Doxycycline restored diabetes-induced alterations of Ca²⁺ sparks parameters in cardiomyocytes. (a) Line-scan images with spontaneously arising Ca²⁺ sparks recorded using Fluo-3AM in representative cardiomyocytes from control (C; n=30 myocytes from six hearts), diabetic (DM; n=27 myocytes from five hearts) and doxycycline-treated diabetic rats (Doxy; n=28 myocytes from five hearts). (b) Averaged spatial and temporal values of Ca²⁺ sparks. Time-to-peak amplitude (TP; left-hand axis) and half-decay time (DT_50; right-hand axis), of Ca²⁺ sparks were improved by doxycycline.
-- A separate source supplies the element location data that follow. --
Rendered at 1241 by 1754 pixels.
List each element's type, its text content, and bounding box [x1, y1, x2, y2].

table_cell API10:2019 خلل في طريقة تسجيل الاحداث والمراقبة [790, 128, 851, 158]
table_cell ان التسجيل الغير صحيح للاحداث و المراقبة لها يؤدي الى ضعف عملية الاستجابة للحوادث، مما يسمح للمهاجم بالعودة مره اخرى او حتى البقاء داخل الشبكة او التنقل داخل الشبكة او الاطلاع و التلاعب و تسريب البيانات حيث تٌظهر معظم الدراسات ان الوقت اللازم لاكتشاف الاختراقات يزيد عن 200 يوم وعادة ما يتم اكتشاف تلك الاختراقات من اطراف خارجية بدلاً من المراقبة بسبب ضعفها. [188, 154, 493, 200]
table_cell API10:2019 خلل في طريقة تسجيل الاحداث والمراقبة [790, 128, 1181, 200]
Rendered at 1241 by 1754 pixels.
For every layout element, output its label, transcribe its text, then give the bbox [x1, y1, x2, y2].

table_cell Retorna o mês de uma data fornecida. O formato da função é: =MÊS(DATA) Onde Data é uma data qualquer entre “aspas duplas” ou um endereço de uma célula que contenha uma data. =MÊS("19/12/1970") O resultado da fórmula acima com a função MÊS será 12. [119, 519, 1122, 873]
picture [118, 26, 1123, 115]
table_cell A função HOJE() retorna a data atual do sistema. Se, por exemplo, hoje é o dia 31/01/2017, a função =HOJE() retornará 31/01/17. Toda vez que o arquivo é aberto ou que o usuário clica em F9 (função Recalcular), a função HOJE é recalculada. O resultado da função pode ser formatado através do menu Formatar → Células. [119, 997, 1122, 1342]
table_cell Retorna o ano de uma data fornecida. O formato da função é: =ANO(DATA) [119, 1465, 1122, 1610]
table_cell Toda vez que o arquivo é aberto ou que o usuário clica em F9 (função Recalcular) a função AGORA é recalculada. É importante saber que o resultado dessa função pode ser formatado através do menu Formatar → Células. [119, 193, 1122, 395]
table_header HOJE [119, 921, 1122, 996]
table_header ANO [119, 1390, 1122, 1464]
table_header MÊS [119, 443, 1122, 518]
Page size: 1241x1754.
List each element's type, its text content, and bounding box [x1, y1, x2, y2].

Diabetes itself did not affect peak amplitude (Max; right-hand graph). (c) Left: Comparison of Ca²⁺ sparks frequency. Right: Spatial distribution of the sparks represented as Ca²⁺ sparks width at half maximal amplitude (FWHM). Bar graphs represent mean±s.e.mean values. ^*P<0.01 vs control, ^†P<0.01 vs diabetic, analysis of variance.

Figure 6

Effect of doxycycline on MMP-2 and troponin I in diabetic hearts. Heart homogenates were assayed for MMP-2 activity by gelatin zymography (a), or MMP-2 (b), TIMP-4 (c) and TnI (d) protein levels by Western blotting. Upper panels show representative gelatin zymogram (a) and Western blots (b–d) bottom panels show the summary of the densitometric analysis. C: control; DM: diabetic; Doxy: doxycycline-treated diabetic. Bar graphs represent mean±s.e.mean values. ^*P<0.05 vs control (n=3–6), analysis of variance.